Support for market ramp-up

"The potential and uses of green hydrogen are extremely promising. Particularly in industry, the conversion of established production processes to hydrogen can make a decisive contribution to defossilization and to achieving the climate targets that have been set. The focus here must be on making the conversion economical and sustainable," says Prof. Reimund Neugebauer, President of the Fraunhofer-Gesellschaft. "The goal of the first Fraunhofer Hydrogen Lab in Leuna is to transfer hydrogen technologies from the laboratory to industrial scale. In the midst of the Central German chemical triangle, the location with its proximity to industry will quickly bring safe and effective solutions to application. Furthermore, the linkage with other emerging pilot plants along the entire value chain will additionally accelerate the market ramp-up and thus further strengthen and expand Germany's position in this strategically central field of technology."

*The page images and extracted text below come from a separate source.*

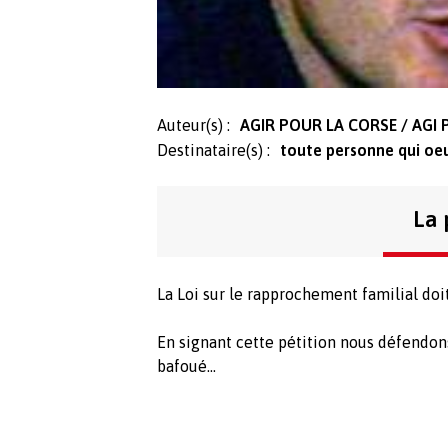
Auteur(s) :
AGIR POUR LA CORSE / AGI 
Destinataire(s) :
toute personne qui oe
La 
La Loi sur le rapprochement familial doi
En signant cette pétition nous défendon
bafoué...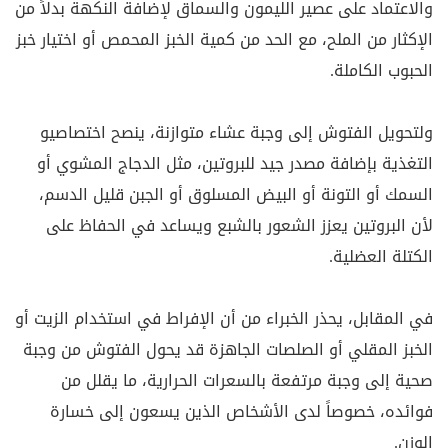
والاعتماد على عصير الليمون والسماق لإضافة النكهة بدلاً من
الإكثار من الملح، مع الحد من كمية الخبز المحمص أو اختيار خبز
الحبوب الكاملة.
ولتحويل الفتوش إلى وجبة عشاء متوازنة، ينصح اختصاصيو
التغذية بإضافة مصدر جيد للبروتين، مثل الدجاج المشوي أو
السمك أو التونة أو البيض المسلوق أو الجبن قليل الدسم،
لأن البروتين يعزز الشعور بالشبع ويساعد في الحفاظ على
الكتلة العضلية.
في المقابل، يحذر الخبراء من أن الإفراط في استخدام الزيت أو
الخبز المقلي أو الصلصات الجاهزة قد يحول الفتوش من وجبة
صحية إلى وجبة مرتفعة بالسعرات الحرارية، ما يقلل من
فوائده، خصوصاً لدى الأشخاص الذين يسعون إلى خسارة
الوزن.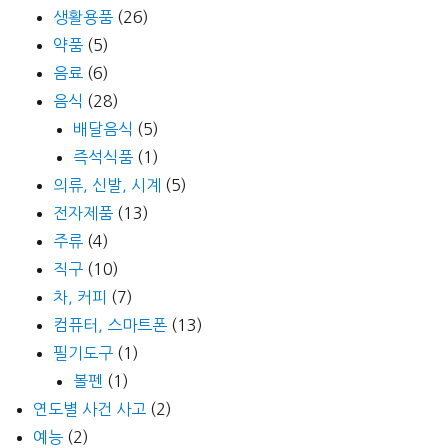
생활용품
(26)
약품
(5)
음료
(6)
음식
(28)
배달음식
(5)
즉석식품
(1)
의류, 신발, 시계
(5)
전자제품
(13)
주류
(4)
직구
(10)
차, 커피
(7)
컴퓨터, 스마트폰
(13)
필기도구
(1)
볼펜
(1)
연도별 사건 사고
(2)
예능
(2)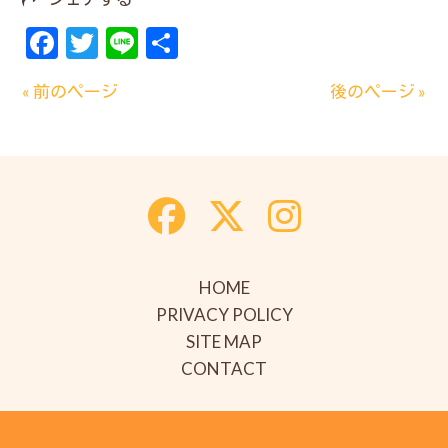
Facebook
Twitter
Line
共
有
« 前のページ
後のページ »
HOME
PRIVACY POLICY
SITE MAP
CONTACT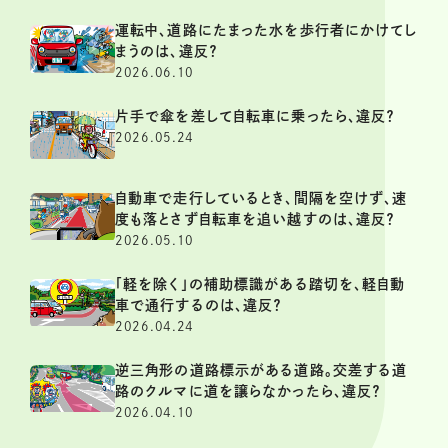
運転中、道路にたまった水を歩行者にかけてし
まうのは、違反？
2026.06.10
片手で傘を差して自転車に乗ったら、違反？
2026.05.24
自動車で走行しているとき、間隔を空けず、速
度も落とさず自転車を追い越すのは、違反？
2026.05.10
「軽を除く」の補助標識がある踏切を、軽自動
車で通行するのは、違反？
2026.04.24
逆三角形の道路標示がある道路。交差する道
路のクルマに道を譲らなかったら、違反？
2026.04.10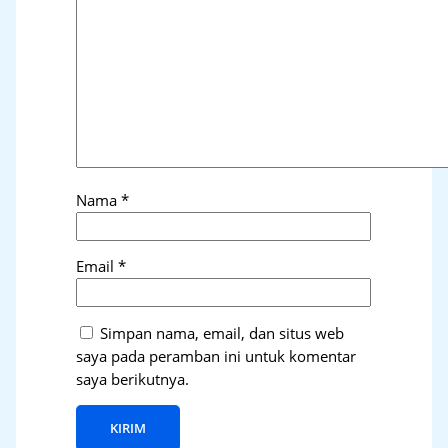
Nama
*
Email
*
Simpan nama, email, dan situs web
saya pada peramban ini untuk komentar
saya berikutnya.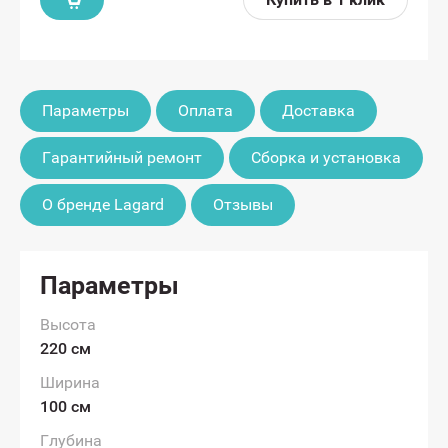
Параметры
Оплата
Доставка
Гарантийный ремонт
Сборка и установка
О бренде Lagard
Отзывы
Параметры
Высота
220 см
Ширина
100 см
Глубина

The Hydrogen Lab Leuna offers modularly usable test areas for electrolysis systems, power-to-X and power-to-liquid projects up to 5 MW connected load. "The direct integration into the infrastructure of a chemical park offers us not only a connection to the H2 pipeline network of Central Germany, but also access to the local chemical industry, which needs a lot of hydrogen and has a great interest in using sustainable technologies and processes for this purpose. We will thus not only test and further develop electrolysers in Leuna, but also devote ourselves to the issues of power-to-X technologies. The first project with a high-temperature electrolyzer of the 1 MW class in combination with the production of green methanol has just started," says Dr.-Ing. Sylvia Schattauer, deputy director of the Fraunhofer IMWS and coordinator of the activities in Leuna.

Three megawatt-class Hydrogen Labs by the end of 2022

The three megawatt-class Hydrogen Labs have clear unique selling points: In Leuna, the pilot plant is directly connected to the pipeline of the regional chemical industry.

In Görlitz (12.3 MW connected load; planned commissioning: end of 2022), the focus is on the generation, storage as well as use of hydrogen for mobile as well as stationary fuel cells, especially for mobility and for supplying neighborhoods and industrial sites. This primarily includes the evaluation of stacks and systems, microstructure analytics and diagnostics, digitalization, power electronics, and certification.

In Bremerhaven (initially 2 MW connected load, expandable to 10 MW; commissioning: mid-2022), the special feature is the connection to a MW wind turbine and to the virtual replica of a power grid to investigate electrical properties of electrolysers. The laboratories will be complemented by an application center in Hamburg, where research will be conducted on the modeling and control of decentralized, local energy systems. At each of the four locations, the special features of regional industry are also taken into account, for example in offering specific test procedures for newly developed technologies. In Leuna, for example, processes are being scaled up in collaboration with the Fraunhofer Center for Chemical-Biotechnological Processes CBP in order to use green hydrogen in a value-adding way for the low-emission production of basic chemicals and synthetic fuels. For example, in the aforementioned start-up project, green methanol is being produced for the first time on an industrial scale.

The joint orchestration of activities by the three institutes enables, for the first time, a cross-sector demonstration of renewable energy generation towards the impact and modeling of the interaction of large regional energy generation, storage and consumer units. Plant engineers and component manufacturers are given the opportunity to test new developments in equipment on an industrial scale. The close cooperation of the participating scientists ensures an intensive exchange of experience, complementary development and facilitated access for industry.